Love. Politics. Music. A Big Movie.

1977

Fri 23 Oct 2009 to Tue 23 Nov 2010

It’s 1977. The four men who made this show are six, twelve, eighteen and twenty-nine. A thriving year for plane hijackings, and a busy period for the terrorists of the Red Army Faction. The Sex Pistols and the The Clash released their seminal albums, and with Franco gone, Spain’s fascist regime gasped its last breaths. The Vietnam war, of course, was over, although its meanings for American culture and global politics were far from closed.

Volcano’s 1977 begins on the set of Coppola’s notoriously troubled Apocalypse Now. As Coppola, Sheen and the crew go mad in the jungle, we transport you to a very different event taking place on the other side of the world, where a conference is gathering that aims to take the temperature of a “dying century”. Among the thronging intellectuals there are two very particular young delegates. Their lives and stories unfold, with shattering consequences, against the twin backdrops of the conference rooms and Coppola’s film.
 

1977

At his local street party thrown to celebrate the Queen’s Silver Jubilee,  twelve-year-old JOHN sat near the cake section and guarded it fiercely with a four inch Chewbacca and a torn Everton scarf. His elder brother Paul wore a Sex Pistols’ t-shirt showing the Queen wearing a safety pin through her nose. His dad gave Paul the thumbs-up but his mum clipped him round the head and made him take it off.

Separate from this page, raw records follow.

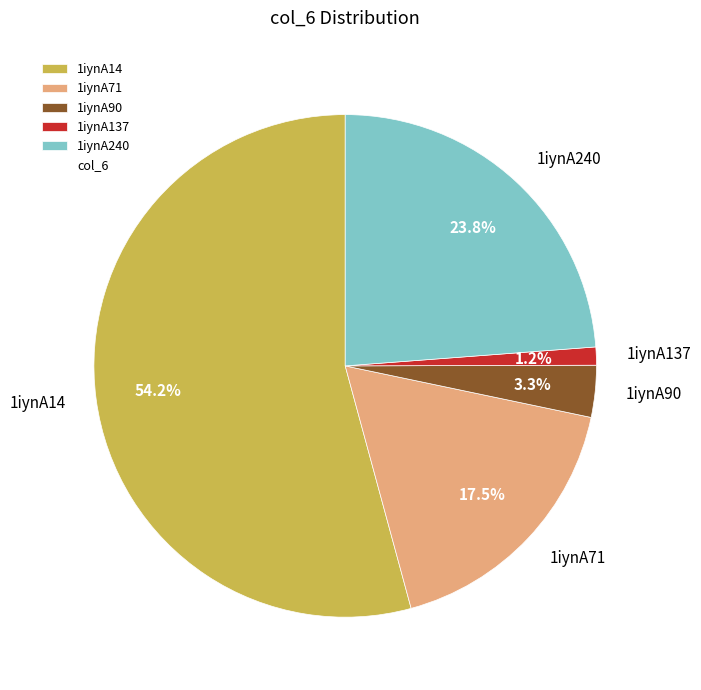

How many slices are in this pie chart?

5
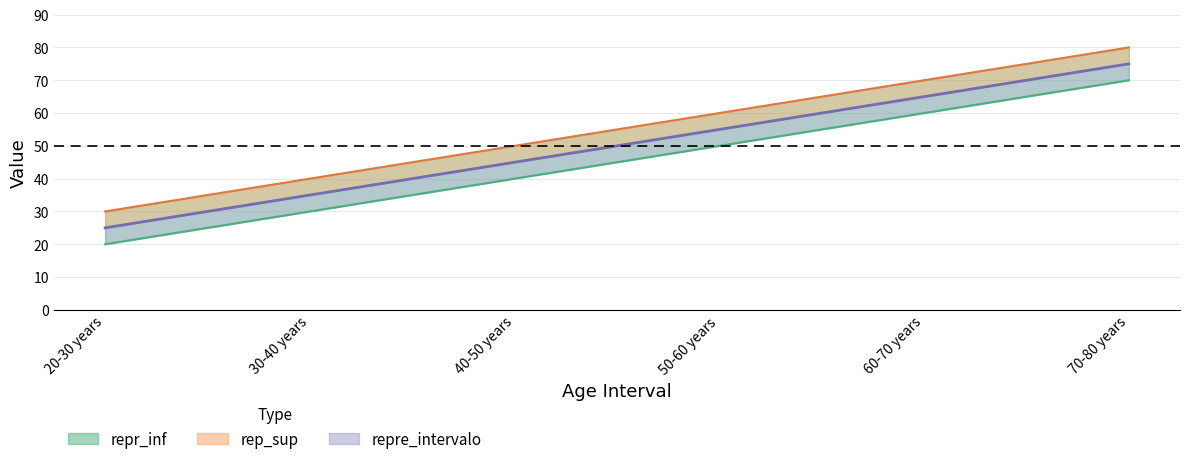

Is it true that rep_sup equals 30 at 20-30 years?

True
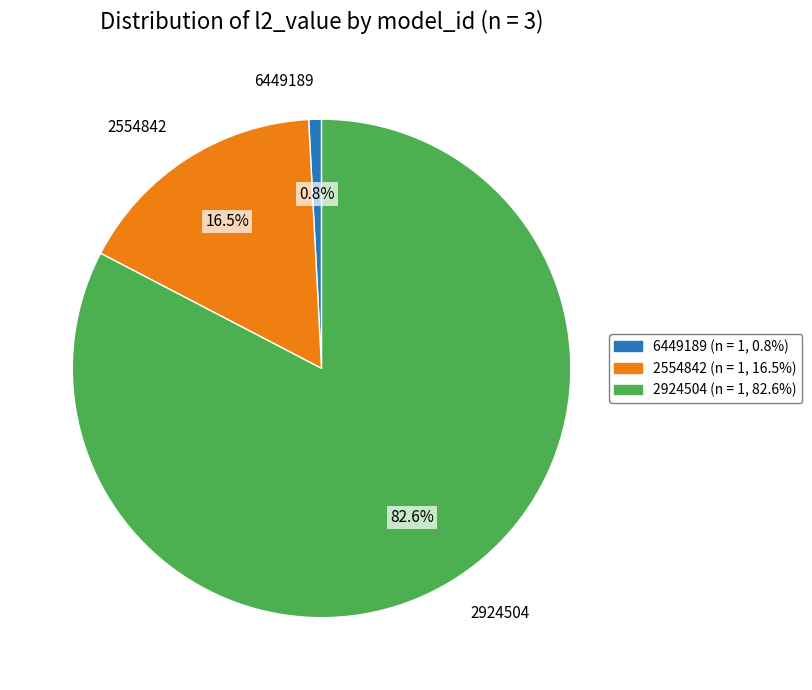

Rank the categories by value from highest to lowest.

2924504, 2554842, 6449189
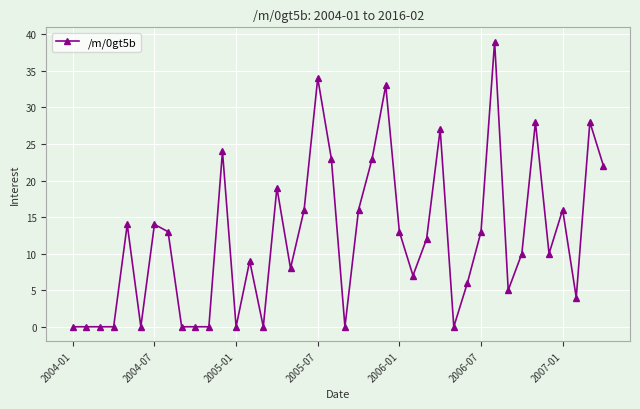

What is the sum of all values?

486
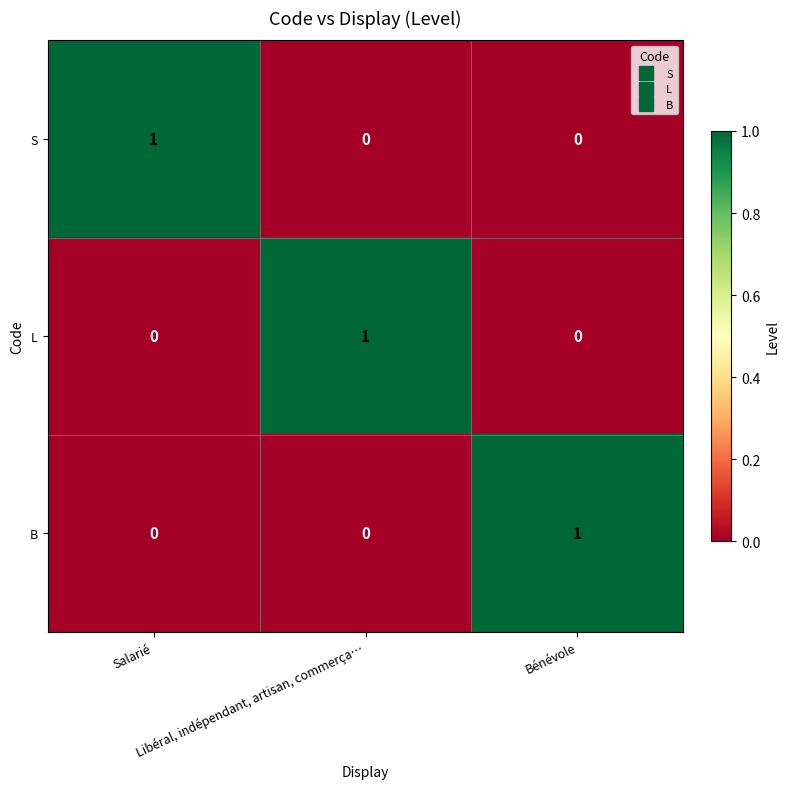

Count the S values in the range 0 to 1.

3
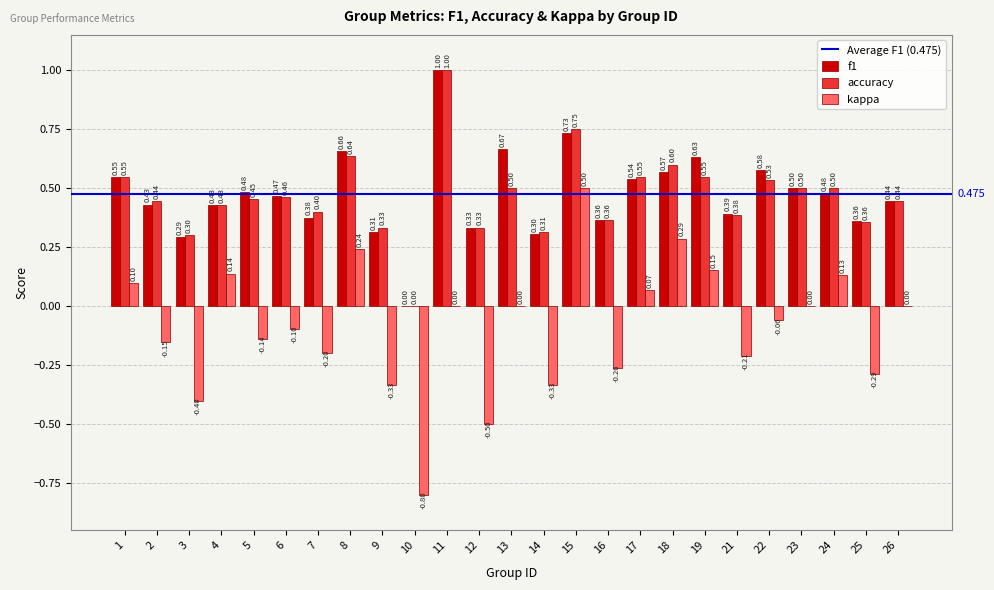

What is the total value across all series at 8?

1.5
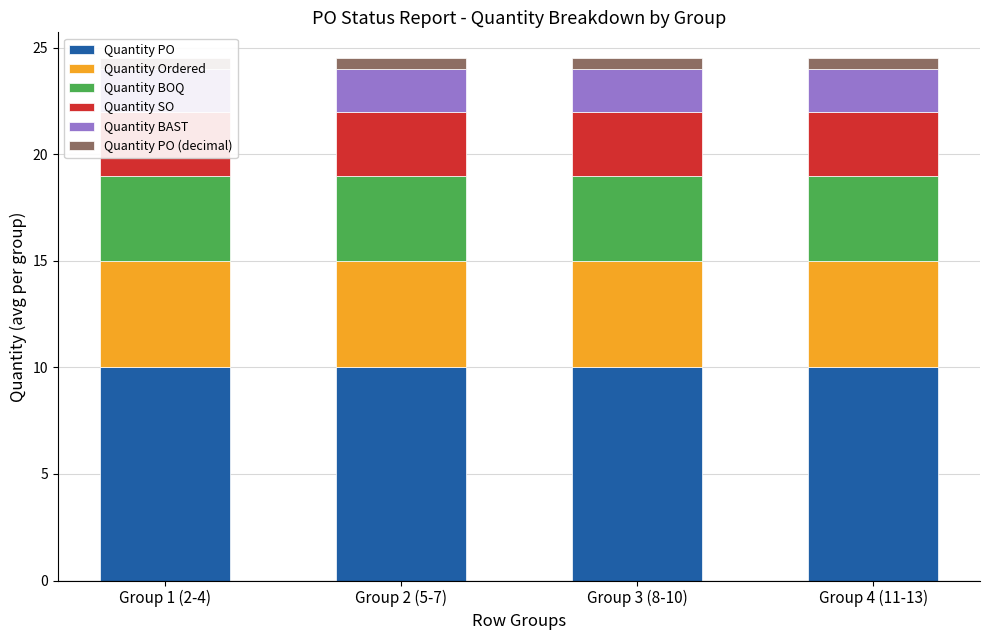

At which label does Quantity SO reach its peak?

Group 1 (2-4)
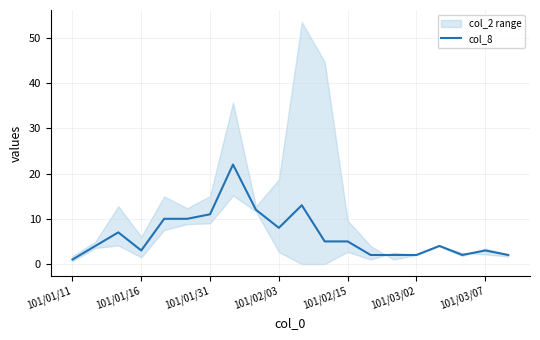

True or false: there are more than 2 points higher than both neighbors.

True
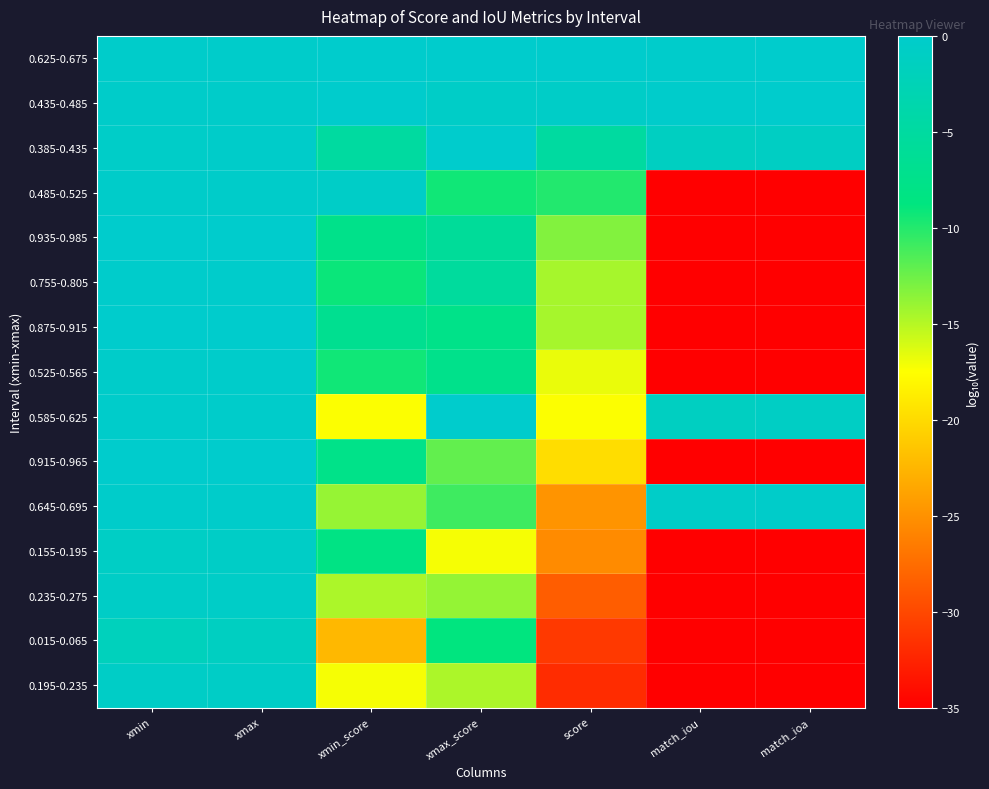

Reading left to right, list all the values displayed in this chart.

0.625-0.675: xmin=-0.2	xmax=-0.2	xmin_score=-0.0	xmax_score=0.0	score=-0.0	match_iou=-0.1	match_ioa=-0.0
0.435-0.485: xmin=-0.4	xmax=-0.3	xmin_score=-0.0	xmax_score=-0.6	score=-0.6	match_iou=-0.1	match_ioa=-0.0
0.385-0.435: xmin=-0.4	xmax=-0.4	xmin_score=-5.0	xmax_score=-0.0	score=-5.0	match_iou=-1.3	match_ioa=-1.0
0.485-0.525: xmin=-0.3	xmax=-0.3	xmin_score=-0.6	xmax_score=-9.4	score=-9.9	match_iou=-35.0	match_ioa=-35.0
0.935-0.985: xmin=-0.0	xmax=-0.0	xmin_score=-7.5	xmax_score=-5.7	score=-13.2	match_iou=-35.0	match_ioa=-35.0
0.755-0.805: xmin=-0.1	xmax=-0.1	xmin_score=-9.1	xmax_score=-5.3	score=-14.4	match_iou=-35.0	match_ioa=-35.0
0.875-0.915: xmin=-0.1	xmax=-0.0	xmin_score=-6.8	xmax_score=-7.7	score=-14.5	match_iou=-35.0	match_ioa=-35.0
0.525-0.565: xmin=-0.3	xmax=-0.2	xmin_score=-9.4	xmax_score=-7.4	score=-16.8	match_iou=-35.0	match_ioa=-35.0
0.585-0.625: xmin=-0.2	xmax=-0.2	xmin_score=-17.4	xmax_score=-0.0	score=-17.4	match_iou=-1.2	match_ioa=-0.9
0.915-0.965: xmin=-0.0	xmax=-0.0	xmin_score=-7.7	xmax_score=-12.2	score=-19.8	match_iou=-35.0	match_ioa=-35.0
0.645-0.695: xmin=-0.2	xmax=-0.2	xmin_score=-13.9	xmax_score=-10.9	score=-24.8	match_iou=-0.5	match_ioa=-0.3
0.155-0.195: xmin=-0.8	xmax=-0.7	xmin_score=-8.2	xmax_score=-17.2	score=-25.4	match_iou=-35.0	match_ioa=-35.0
0.235-0.275: xmin=-0.6	xmax=-0.6	xmin_score=-14.7	xmax_score=-13.9	score=-28.5	match_iou=-35.0	match_ioa=-35.0
0.015-0.065: xmin=-1.8	xmax=-1.2	xmin_score=-22.3	xmax_score=-8.7	score=-31.0	match_iou=-35.0	match_ioa=-35.0
0.195-0.235: xmin=-0.7	xmax=-0.6	xmin_score=-17.2	xmax_score=-14.7	score=-31.9	match_iou=-35.0	match_ioa=-35.0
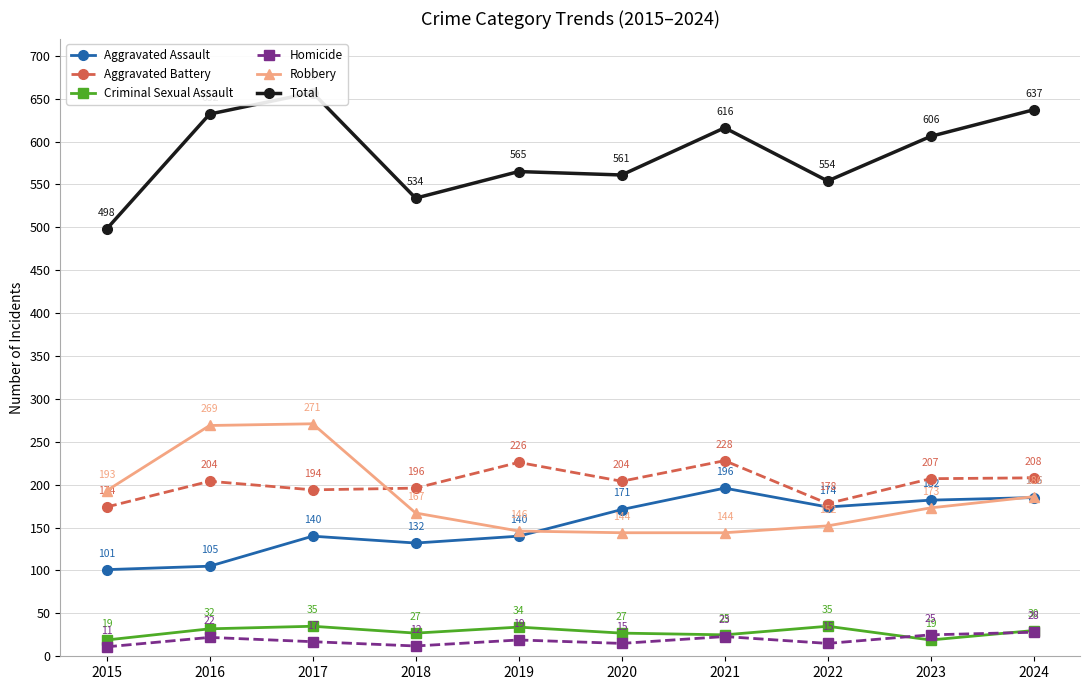

True or false: Homicide has a value of 15 at 2020.

True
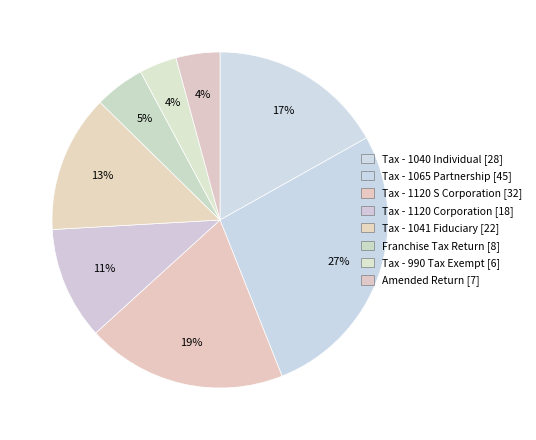

How many segments does this pie chart have?

8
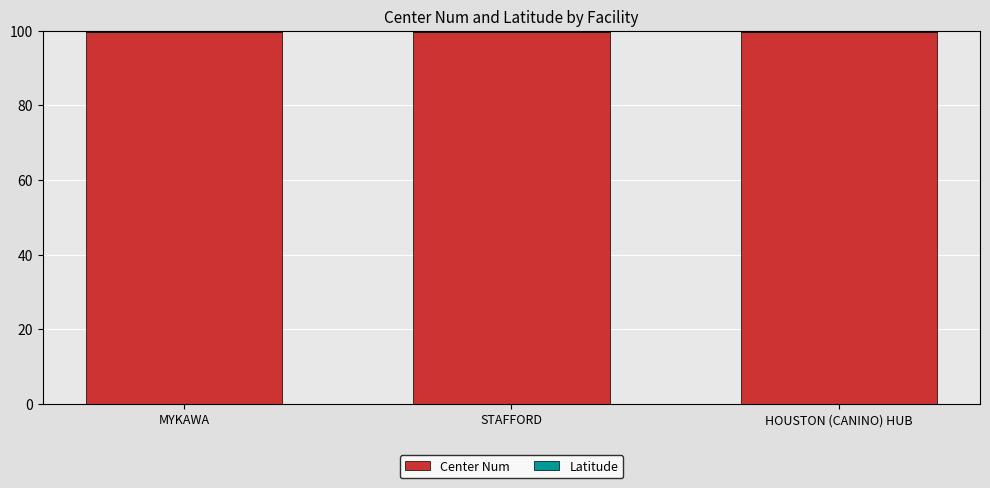

What is the minimum value for Center Num?

99.6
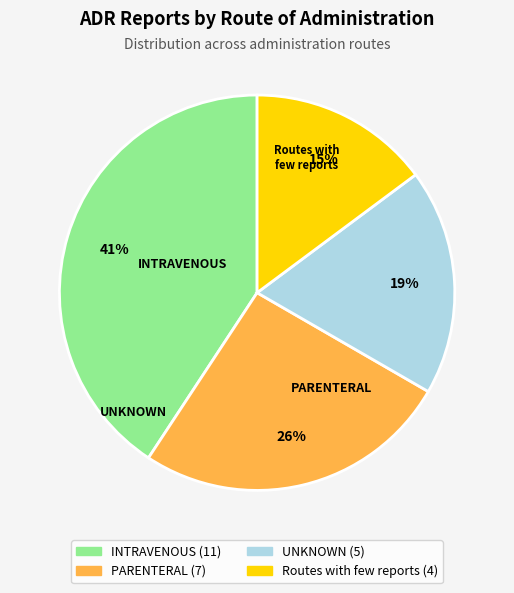

To the nearest percent, what is the average slice percentage?

25%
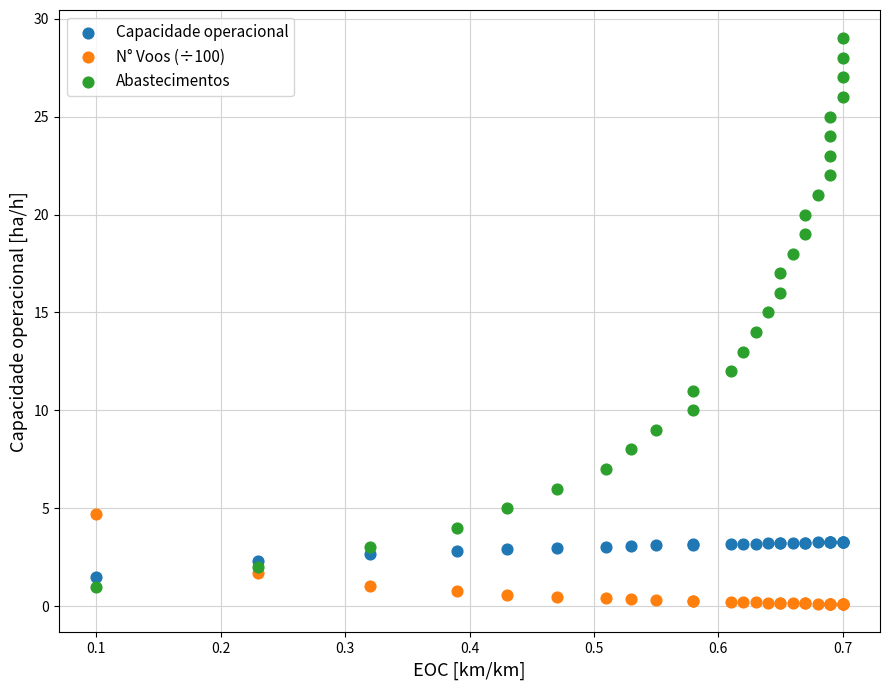

Which series has the largest Y range (max minus min)?

Abastecimentos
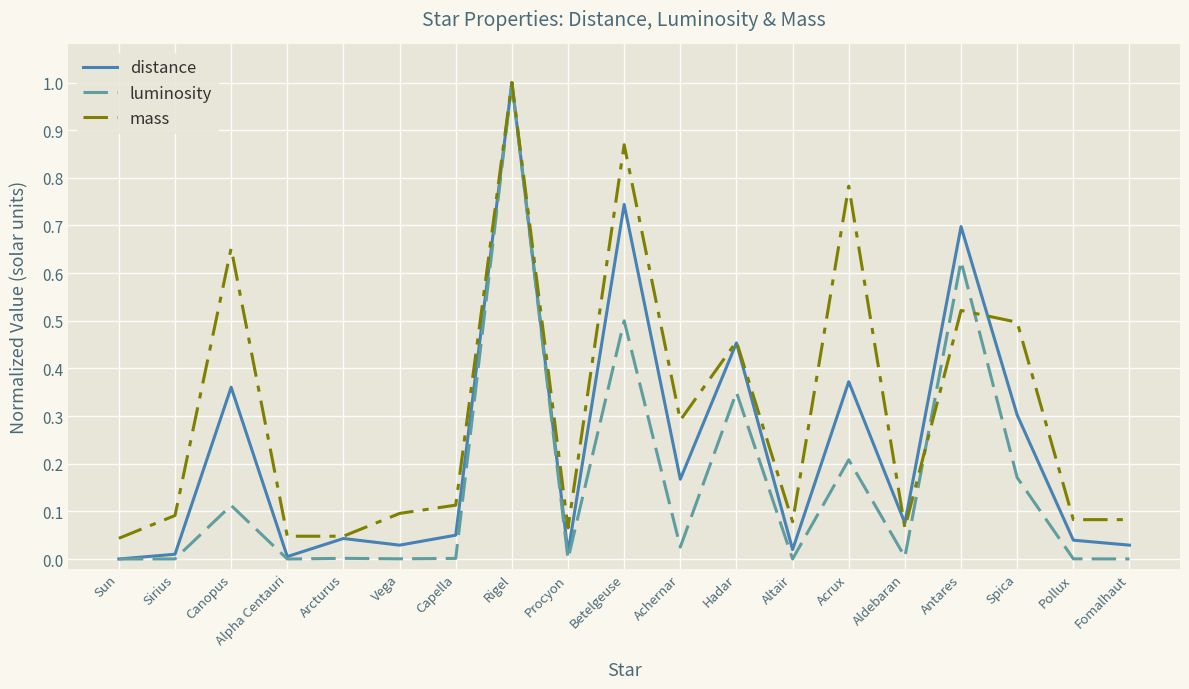

What are all the series names shown in the legend?

distance, luminosity, mass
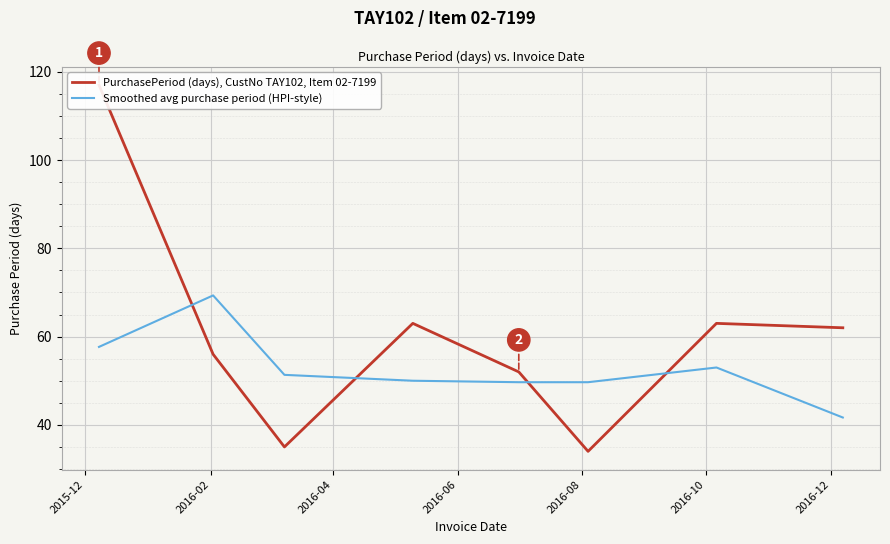

How many lines are shown in the chart?

2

Twenty-nine-year-old PETER was working the best gundog he ever owned, on an estate in Northamptonshire.

Six-year-old PHILIP was obsessed with Star Wars. His family took him to see the Queen’s Silver Jubilee Tour as it passed the end of their street. He waved at the wrong car.

Eighteen-year-old PAUL was working in East Moors Steelworks in Cardiff. He recalls going to a punk protest party to oppose the Silver Jubilee celebrations.